The signatures are encoded as follows:

function encodeSignatures(uint48 validUntil, uint48 validAfter, bytes signatures) {
  return abi.encodePacked(validUntil, validAfter, signatures);
}

where validUntil and validAfter are two 48 bit timestamps for signature validity and signatures is a concatenated signatures bytes following the Safe encoding, defined here.

Usage

Install Requirements With PNPM:

pnpm install

Run Hardhat Integration Tests:

pnpm test

Run End-to-end Tests:

End-to-end tests with the reference bundler implementation are also provided. These automated tests verify that no user operation validation rules are broken by the implementation.
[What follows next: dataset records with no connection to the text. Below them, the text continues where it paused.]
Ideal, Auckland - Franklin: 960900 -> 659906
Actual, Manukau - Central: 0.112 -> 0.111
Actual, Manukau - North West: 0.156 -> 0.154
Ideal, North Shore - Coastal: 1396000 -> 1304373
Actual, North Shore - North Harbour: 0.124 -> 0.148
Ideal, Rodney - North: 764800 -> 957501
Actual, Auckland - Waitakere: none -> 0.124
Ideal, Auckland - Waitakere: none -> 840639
Docker is required to run these tests.

Note: Geth is used as the RPC because the reference bundler implementation relies on Geth-specific tracing APIs.

pnpm run test:e2e

Run Hardhat Integration and End-to-end Tests:

pnpm run test:all

Deployments

A collection of the different Safe 4337 modules deployments and their addresses can be found in the Safe module deployments repository.

To add support for a new network follow the steps of the Deploy section and create a PR in the Safe module deployments repository.

Deploy

⚠️ Make sure to use the correct commit when deploying the contracts. Any change (even comments) within the contract files will result in different addresses. The tagged versions used by the Safe team can be found in the releases.
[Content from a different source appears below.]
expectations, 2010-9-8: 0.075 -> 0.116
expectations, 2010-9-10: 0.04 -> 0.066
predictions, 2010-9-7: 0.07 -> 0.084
This will deploy the contracts deterministically and verify the contracts on etherscan and sourcify.

Preparation:

  • Set MNEMONIC in .env
  • Set INFURA_KEY in .env
pnpm run deploy-all $NETWORK

This will perform the following steps

pnpm run build
npx hardhat --network $NETWORK deploy
npx hardhat --network $NETWORK local-verify
npx hardhat --network $NETWORK etherscan-verify
npx hardhat --network $NETWORK sourcify

Run script

Preparation:

  • Set DEPLOYMENT_ENTRY_POINT_ADDRESS in .env. This should be the entry point supported by the 4337 bundler RPC endpoint you are connected to.
  • Deploy contracts (see Deploy section)
  • Set SCRIPT_* in .env
npx hardhat run scripts/runOp.ts --network goerli

Compiler settings

The project uses Solidity compiler version 0.8.21 with 10 million optimizer runs, as we want to optimize for the code execution costs. The EVM version is set to paris because not all our target networks support the opcodes introduced in the Shanghai EVM upgrade.
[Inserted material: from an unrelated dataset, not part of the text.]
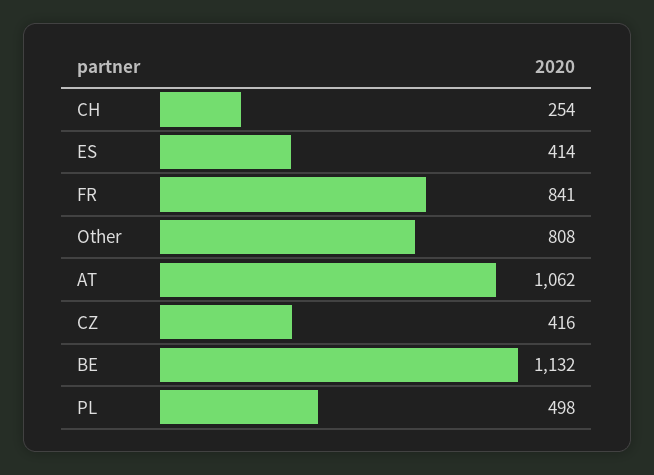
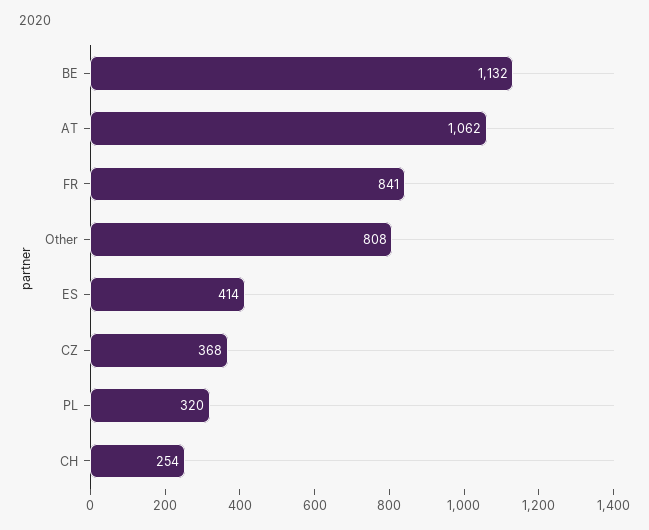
CZ: 416 -> 368
PL: 498 -> 320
After careful consideration, we decided to enable the optimizer for the following reasons:

  • The most critical functionality, such as signature checks and replay protection, is handled by the Safe and Entrypoint contracts.
  • The entrypoint contract uses the optimizer.

Custom Networks

It is possible to use the NODE_URL env var to connect to any EVM-based network via an RPC endpoint. This connection can then be used with the custom network.

E.g. to deploy the Safe contract suite on that network, you would run yarn deploy-all custom.

The resulting addresses should be on all networks the same.

Note: The address will vary if the contract code changes or a different Solidity version is used.

Verify contract

This command will use the deployment artifacts to compile the contracts and compare them to the onchain code.

npx hardhat --network $NETWORK local-verify

This command will upload the contract source to Etherscan.

npx hardhat --network $NETWORK etherscan-verify

Documentation

Audits

Security and Liability

All contracts are WITHOUT ANY WARRANTY; without even the implied warranty of MERCHANTABILITY or FITNESS FOR A PARTICULAR PURPOSE.

License

All smart contracts are released under LGPL-3.0-only.